[GIVEN DATA]
# # # #

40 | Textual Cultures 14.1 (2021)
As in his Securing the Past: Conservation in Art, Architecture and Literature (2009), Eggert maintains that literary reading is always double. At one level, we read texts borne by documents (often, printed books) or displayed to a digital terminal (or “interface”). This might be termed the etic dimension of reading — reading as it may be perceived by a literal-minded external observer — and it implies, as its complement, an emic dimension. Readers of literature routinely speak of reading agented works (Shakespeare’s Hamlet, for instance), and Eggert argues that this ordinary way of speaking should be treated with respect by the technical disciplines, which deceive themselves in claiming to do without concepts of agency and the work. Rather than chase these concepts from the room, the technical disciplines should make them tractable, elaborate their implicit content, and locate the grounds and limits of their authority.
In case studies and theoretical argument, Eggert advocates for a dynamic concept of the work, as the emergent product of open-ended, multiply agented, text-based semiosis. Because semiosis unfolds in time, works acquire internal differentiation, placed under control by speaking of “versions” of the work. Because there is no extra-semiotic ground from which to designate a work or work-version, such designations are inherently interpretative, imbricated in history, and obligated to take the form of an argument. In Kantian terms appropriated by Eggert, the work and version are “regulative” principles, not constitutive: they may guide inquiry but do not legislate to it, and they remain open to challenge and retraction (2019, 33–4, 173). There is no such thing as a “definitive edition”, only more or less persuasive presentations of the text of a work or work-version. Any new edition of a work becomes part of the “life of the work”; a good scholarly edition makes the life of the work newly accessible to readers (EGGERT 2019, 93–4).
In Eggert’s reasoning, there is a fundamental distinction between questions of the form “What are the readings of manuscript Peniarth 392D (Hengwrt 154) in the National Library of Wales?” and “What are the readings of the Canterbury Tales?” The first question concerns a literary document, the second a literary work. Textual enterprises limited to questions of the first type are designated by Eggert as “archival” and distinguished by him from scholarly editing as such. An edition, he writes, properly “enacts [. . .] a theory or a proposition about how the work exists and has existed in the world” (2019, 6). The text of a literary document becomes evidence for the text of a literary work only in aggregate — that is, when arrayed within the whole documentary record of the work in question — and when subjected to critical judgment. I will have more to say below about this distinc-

# # # #

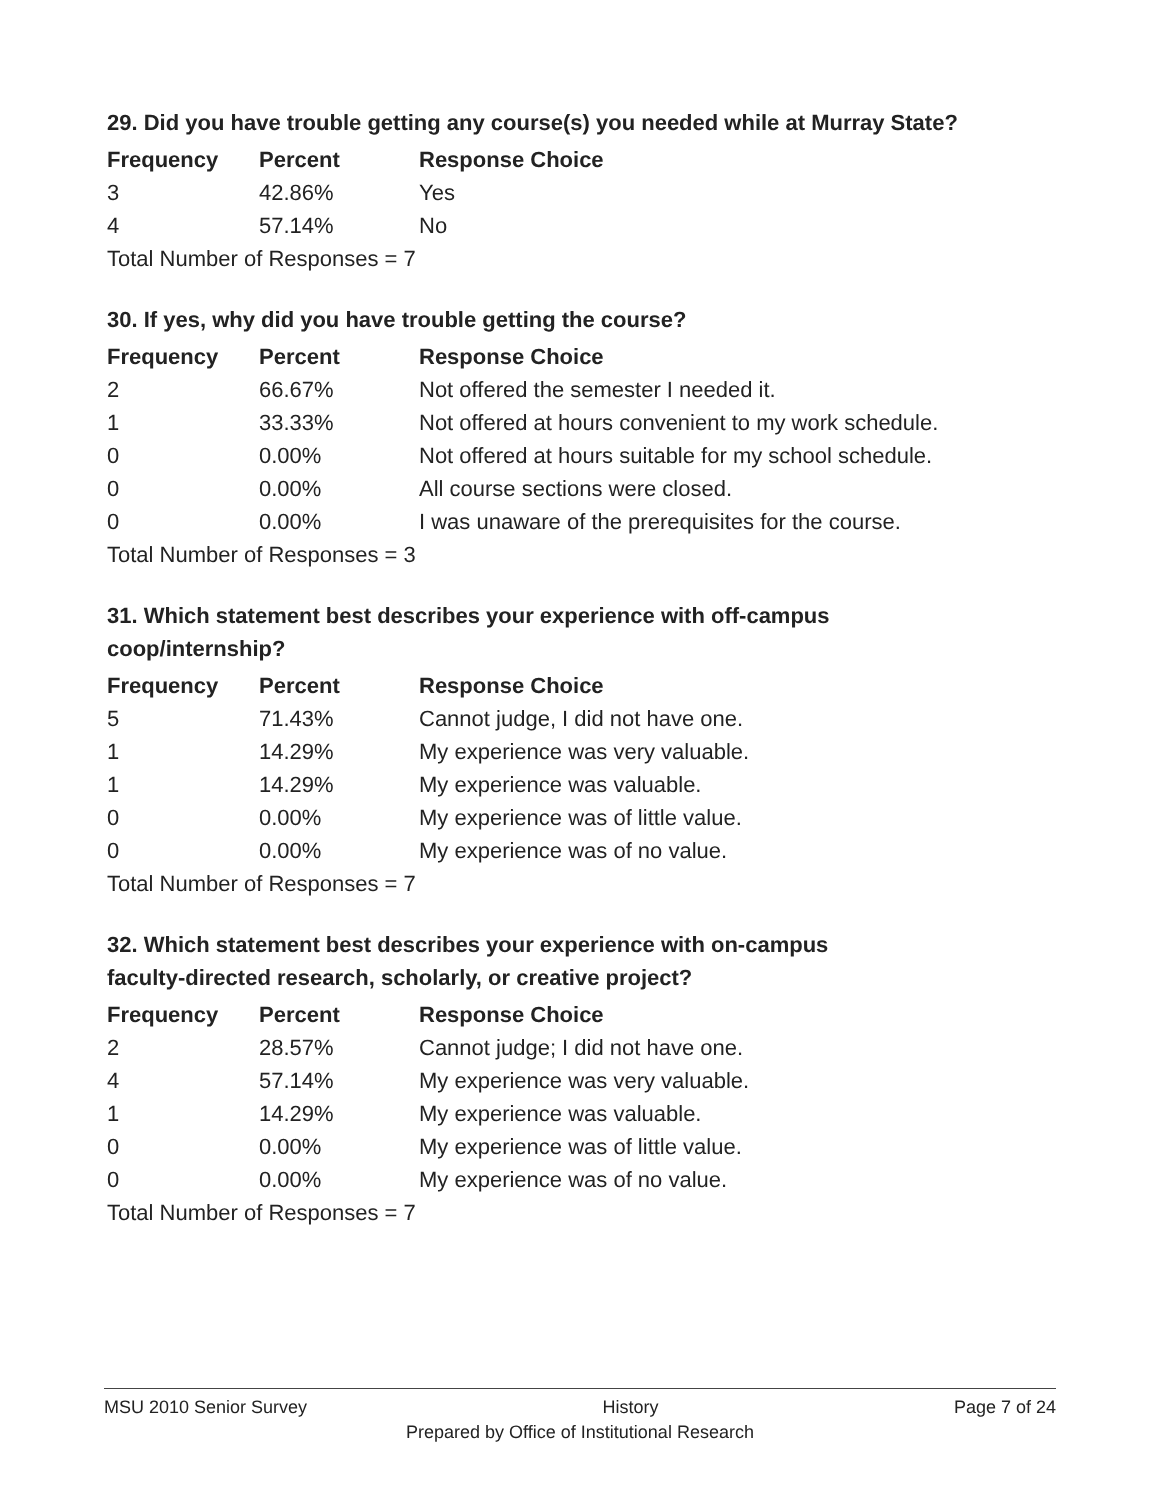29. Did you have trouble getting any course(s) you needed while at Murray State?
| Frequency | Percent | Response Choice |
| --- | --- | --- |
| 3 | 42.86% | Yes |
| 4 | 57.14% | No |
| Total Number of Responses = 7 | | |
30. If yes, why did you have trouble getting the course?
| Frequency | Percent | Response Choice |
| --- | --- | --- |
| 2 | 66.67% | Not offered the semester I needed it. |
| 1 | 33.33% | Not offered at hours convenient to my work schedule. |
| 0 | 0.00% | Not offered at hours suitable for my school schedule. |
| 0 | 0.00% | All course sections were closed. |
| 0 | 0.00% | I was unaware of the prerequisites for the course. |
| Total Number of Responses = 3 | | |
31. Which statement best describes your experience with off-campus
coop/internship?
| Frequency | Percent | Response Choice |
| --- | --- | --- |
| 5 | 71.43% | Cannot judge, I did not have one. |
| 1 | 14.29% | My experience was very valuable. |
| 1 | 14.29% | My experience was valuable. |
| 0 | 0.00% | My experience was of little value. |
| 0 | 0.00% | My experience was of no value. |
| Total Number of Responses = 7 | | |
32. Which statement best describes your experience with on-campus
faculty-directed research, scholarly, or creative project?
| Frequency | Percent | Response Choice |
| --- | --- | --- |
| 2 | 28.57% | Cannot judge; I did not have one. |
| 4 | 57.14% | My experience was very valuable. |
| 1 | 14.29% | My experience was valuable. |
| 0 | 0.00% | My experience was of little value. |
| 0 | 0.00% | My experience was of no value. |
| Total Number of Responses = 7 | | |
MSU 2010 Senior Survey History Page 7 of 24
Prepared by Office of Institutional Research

# # # #

In the entries above, find the line holding "30. If yes, why" and the line holding "were closed. |"; print both of them and every line between, exactly, and nothing else.

30. If yes, why did you have trouble getting the course?
| Frequency | Percent | Response Choice |
| --- | --- | --- |
| 2 | 66.67% | Not offered the semester I needed it. |
| 1 | 33.33% | Not offered at hours convenient to my work schedule. |
| 0 | 0.00% | Not offered at hours suitable for my school schedule. |
| 0 | 0.00% | All course sections were closed. |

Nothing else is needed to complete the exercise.